By - Jim Vess

Global power M&A hits $158 billion in 2018, making it second busiest year in the last five

Energize Weekly, July 17, 2019

Global power mergers and acquisitions (M&A) reached $158 billion in 2018, making it the second most active in the last five years, according to GlobalData, a London-based data and analytics company.

The number of deals was down a little more than 4 percent to 622 for 2018 when compared to 2017, which was the most active year. Acquisitions accounted for 597 of the transactions. Mergers made up the 25 other deals.

“Over the coming two to three years, M&A activity in the power industry is likely to remain strong, backed by a global urge to move away from thermal power towards renewables, although the former will remain relevant,” Sneha Susan Elias, a GlobalData senior power analyst, said in a statement.

The largest announced move in the power industry in 2018 was the acquisition of Innogy by E.ON for $52.9 billion.

The solar energy sector has accounted for the most activity between 2015 and 2019, year-to-date – a total of 661 deals.

Other sectors with significant activity during the same period were transmission and distribution lines – 654 deals; wind – 461; fossil fuels – 305; and hydropower – 214.

Over the last few years, GlobalData said there has been a shift toward sustainable, clean energy activity.

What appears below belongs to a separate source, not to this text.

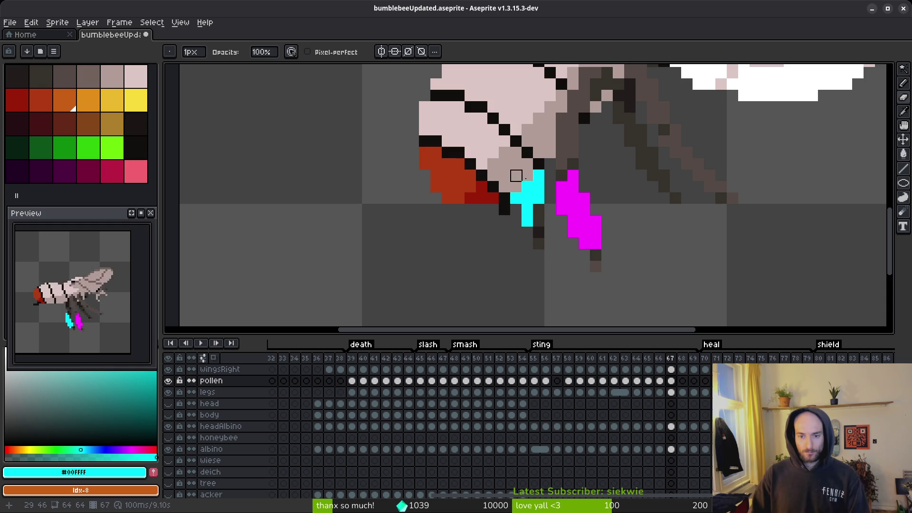
key("ctrl+y")
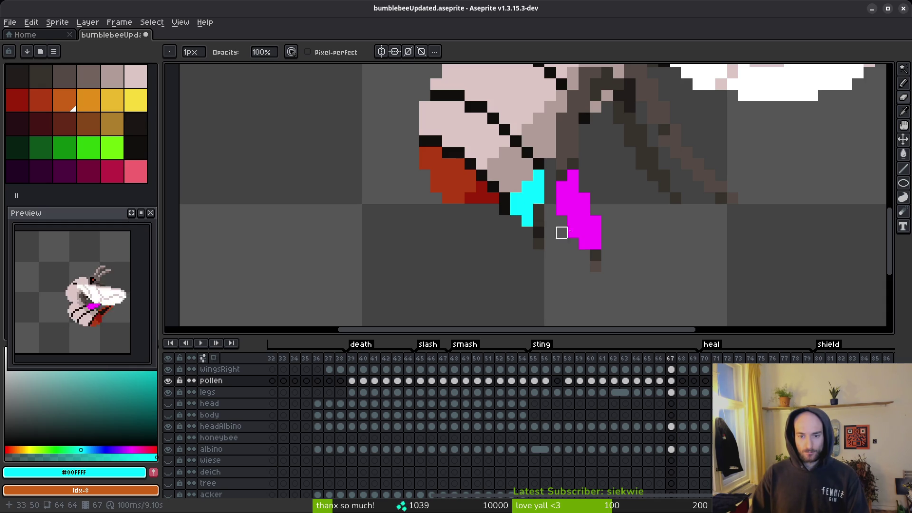
scroll(538, 198, "down", 3)
key("i")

“Power utility companies in mature markets are now witnessing a wave of consolidations, looking to create scale due to the shift towards renewable energy sources, which is pushing them to alter their business models,” GlobalData said.

Consolidation through acquisition is being driven by the inability of some companies to grow organically and also an acknowledgement that companies need to cooperate and collaborate in this transition.

“Power and utility companies are focusing on crucial climate goals and measures in the form of clean energy growth and enhanced natural gas-fired generation to deal with the intermittency issues, safety and security of energy supply, phase-out of coal-fired power plants and nuclear decommissioning,” Elias said. “M&A deals involving renewable energy are expected to rise in the future due to power and utility companies’ transition towards sustainable clean energy.”